Sherman Dorn: Teacher's Hero

Sherman Dorn is a smart guy. He is one of the policy wonks who seems to understand that NCLB is not going to save us. He is fair, and willing to accept what's reasonable with NCLB, and reject the nonsense (most of NCLB). Here is a great example of Dornism (I made up the term just now):
Sick leave

Laura Pohl riffs off the new Center for American Progress report suggesting that districts pay teachers for part of unused sick leave. Many already do, and as the author notes, there isn't much research on the details. I just wish I didn't quite so immediate an interest in this topic. Given the state of my body this afternoon and evening, I'm hoping not to need to use sick leave myself tomorrow.

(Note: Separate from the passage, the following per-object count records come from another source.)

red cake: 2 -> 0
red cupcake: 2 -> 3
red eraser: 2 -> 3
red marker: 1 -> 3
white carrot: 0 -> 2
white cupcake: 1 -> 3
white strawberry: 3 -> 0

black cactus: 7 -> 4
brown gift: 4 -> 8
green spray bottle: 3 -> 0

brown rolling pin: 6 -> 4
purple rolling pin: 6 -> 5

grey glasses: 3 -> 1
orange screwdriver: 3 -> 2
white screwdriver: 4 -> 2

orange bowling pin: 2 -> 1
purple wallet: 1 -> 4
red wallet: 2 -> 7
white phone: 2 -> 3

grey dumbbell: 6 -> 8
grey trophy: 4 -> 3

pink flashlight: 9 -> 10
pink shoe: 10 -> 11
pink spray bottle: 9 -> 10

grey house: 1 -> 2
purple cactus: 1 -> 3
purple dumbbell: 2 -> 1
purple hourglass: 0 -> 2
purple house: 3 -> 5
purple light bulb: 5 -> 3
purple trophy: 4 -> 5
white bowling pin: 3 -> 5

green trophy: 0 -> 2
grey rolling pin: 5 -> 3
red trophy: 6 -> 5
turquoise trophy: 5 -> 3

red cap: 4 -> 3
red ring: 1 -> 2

But enough about me. There's this thumb-sticking-out recommendation as a result of this report: Federal policymakers should amend No Child Left Behind to require information on teacher absence on school report cards. Okay, so we're going to take everything that might be conceivably relevant to performance and ask for a statistical report for each school. Why stop at teacher absences? I suppose with this reasoning, we should ask for data on used textbooks, unusable texts, library resources (don't tell me that they should be called "multimedia centers"!!), roof tiles per scraped student knee, and kleenexes used February 20. For all such proposals of expanded reporting, my advice is to take two budget rescissions and call me in the recovery.
It's this kind of nonsense--trying to change or address all the variables that could possibly affect anything--that is ruining education. It is the reason we adopt crap like Everyday Math. It is the reason we spend hours looking at data that are simply unenlightening due to the weakness of the data. It is the reason district administrators have no idea what to do in light of the data, because whatever they try to do doesn't seem to change the data (I wonder why?).

Let's give teachers a couple thousand extra dollars if they stay after school and tutor the lowest kids. Let's provide late bus service so the kids that need the intervention the most can get home when it's over for the day (often it's the kids whose parent can pick them up that get to stay for extra help, not the kids who have parents or guardians working the late shift, or who take the bus and have no way of picking up their kid late).

If administrators would deal with the money side of their job (the only thing they should really be doing, IMNSHO), and give it to the teachers who want to do the extra work, maybe we could get somewhere. But trying to claim that a teacher who is absent is the cause for a student's failing scores is nonsense. I know of a teacher who was out for six weeks due to surgery whose students had very high scores. Maybe he is just amazing, and an outlier, but I doubt it!